Électricité : la facture va légèrement baisser dès février, mais attention aux illusions
À partir du 1er février 2026, tous les foyers français verront leur abonnement électrique diminuer. Une bonne nouvelle, certes — mais à relativiser. Annoncée par le Premier ministre Sébastien Lecornu, cette mesure promet une économie moyenne de 10 euros par an. De quoi offrir un peu de répit, sans transformer le quotidien.

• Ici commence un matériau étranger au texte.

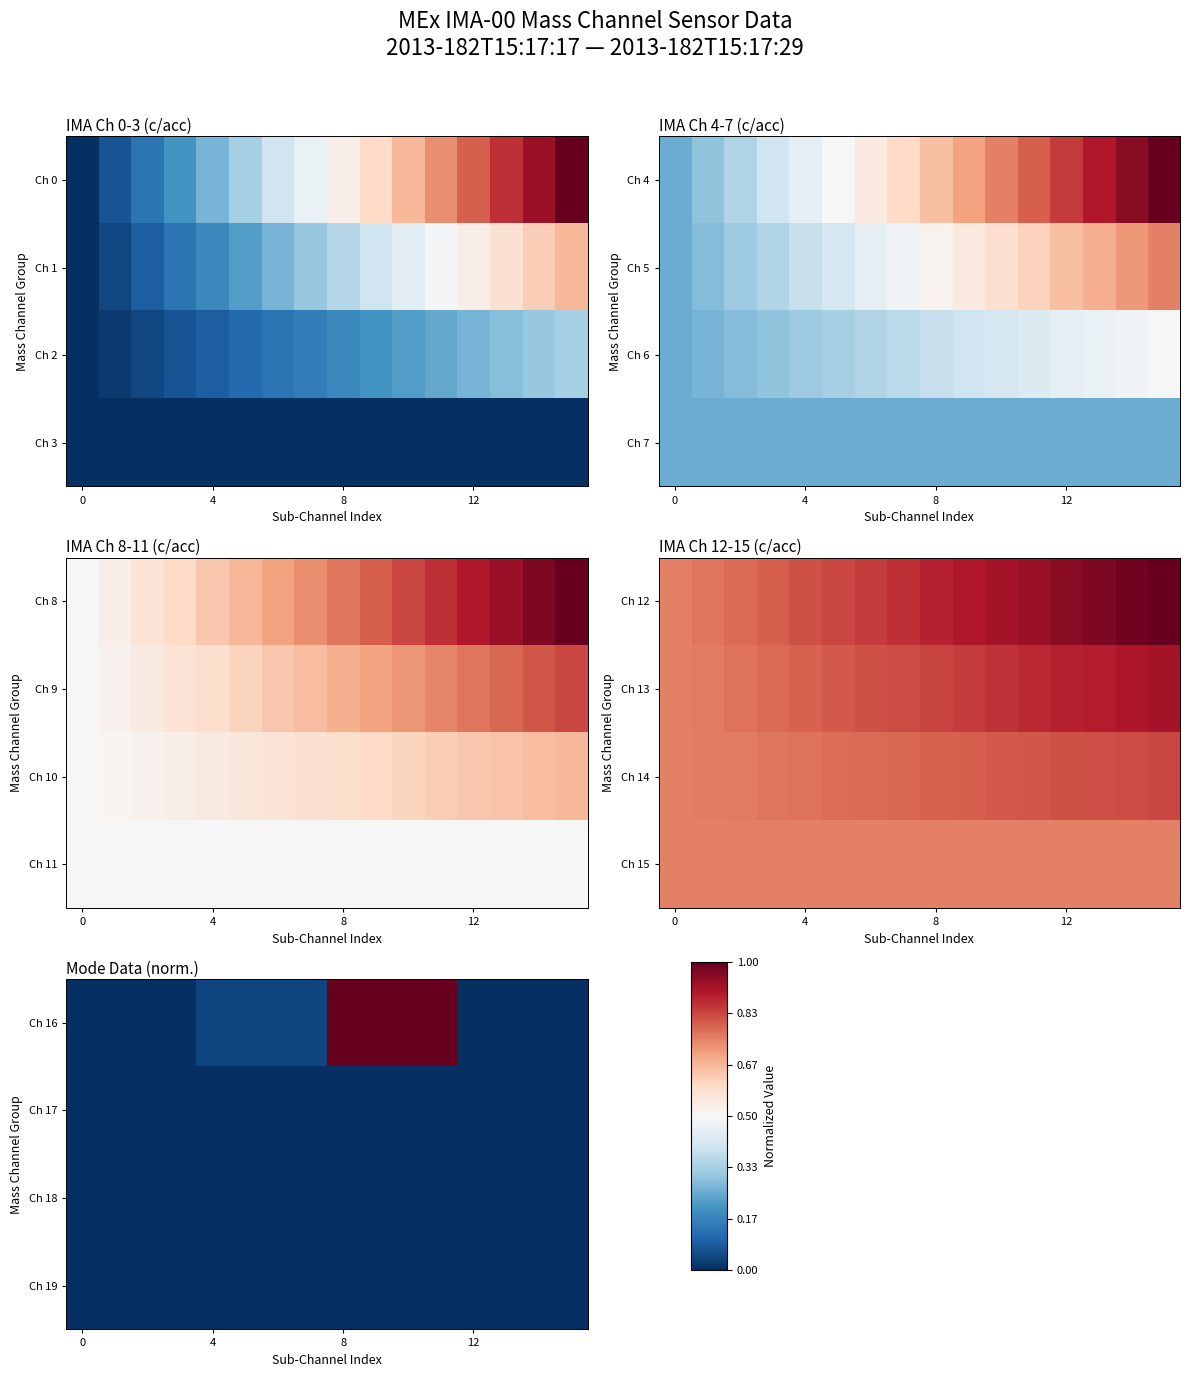

At how many categories does at least one series exceed 0?

8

Une baisse technique, pas une révolution tarifaire
Contrairement à ce que l’on pourrait espérer, il ne s’agit pas d’une réduction sur le prix du kilowattheure, mais uniquement sur la partie fixe de la facture : l’abonnement mensuel. Cette composante, souvent oubliée, varie selon la puissance du compteur (en kVA) et le type de contrat choisi.

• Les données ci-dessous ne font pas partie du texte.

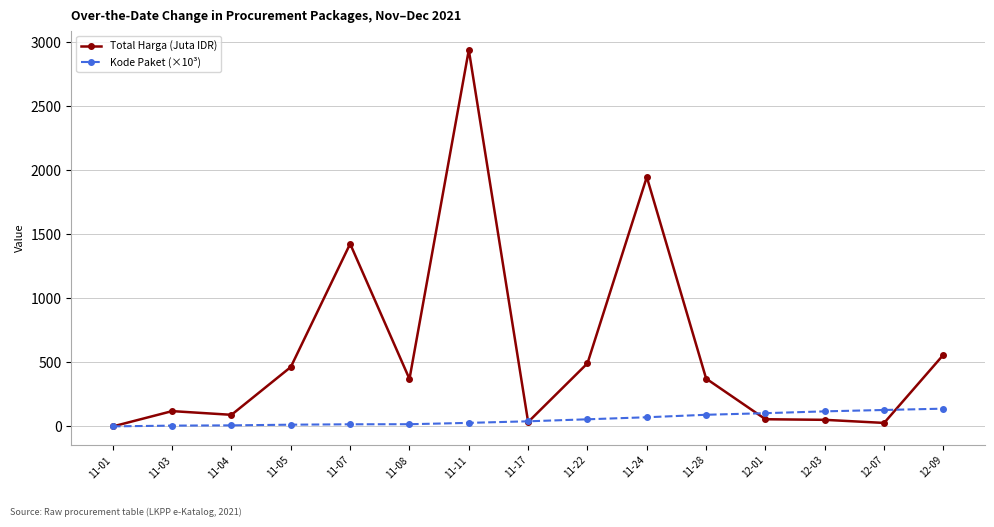

Is this an area chart (filled region under the line)?

No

Le prix de l’abonnement de tous les contrats de fourniture d’électricité baisse au 1er février 2026.
540 millions d’euros sont rendus au pouvoir d’achat des Français grâce à une baisse de 25 % de la Contribution tarifaire d’acheminement que vient d’annoncer le Ministre Roland…
— Sébastien Lecornu (@SebLecornu) January 3, 2026
La réduction de 5 % découle d’un ajustement réglementaire : la Contribution tarifaire d’acheminement (CTA) recule de 25 %. Résultat : près de 540 millions d’euros réinjectés dans le pouvoir d’achat des ménages, selon le gouvernement.
EDF, Engie, ou fournisseur alternatif : tout le monde est concerné
Peu importe votre fournisseur d’électricité. La mesure s’applique à l’ensemble des contrats, y compris au Tarif Bleu d’EDF, encore utilisé par des millions de foyers. Pour une installation standard de 6 kVA, l’abonnement passera ainsi de 15,47 € à environ 14,70 € par mois en option base.
Pour les consommateurs en heures pleines/heures creuses, l’économie sera identique en proportion, mais légèrement plus élevée en valeur absolue.
Professionnels : des gains bien plus substantiels
Si les particuliers ne verront qu’un léger allègement, certains professionnels bénéficieront d’un véritable coup de pouce. Les artisans, les boulangers ou les petites entreprises pourraient économiser jusqu’à 200 euros par an, selon leur consommation et leur puissance souscrite.
Un premier pas dans une stratégie énergétique plus large
Sébastien Lecornu ne cache pas que cette mesure n’est qu’un jalon. Dès les prochaines semaines, le gouvernement dévoilera un plan national d’électrification des usages, destiné à moderniser les infrastructures, encourager les pompes à chaleur, les véhicules électriques et les rénovations thermiques.
« Il n’y a pas de formule magique », rappelle avec franchise le ministre de l’Économie, Roland Lescure. Mais chaque euro compte — surtout quand l’inflation énergétique reste dans tous les esprits.
Une mesure « evergreen » à suivre année après année
Contrairement aux subventions ponctuelles, ce type de modification tarifaire peut être actualisé régulièrement. En 2027, une nouvelle révision de la CTA pourrait offrir une nouvelle baisse — ou, à l’inverse, une hausse. Une raison de garder un œil vigilant sur sa facture d’électricité, même quand les annonces rassurent.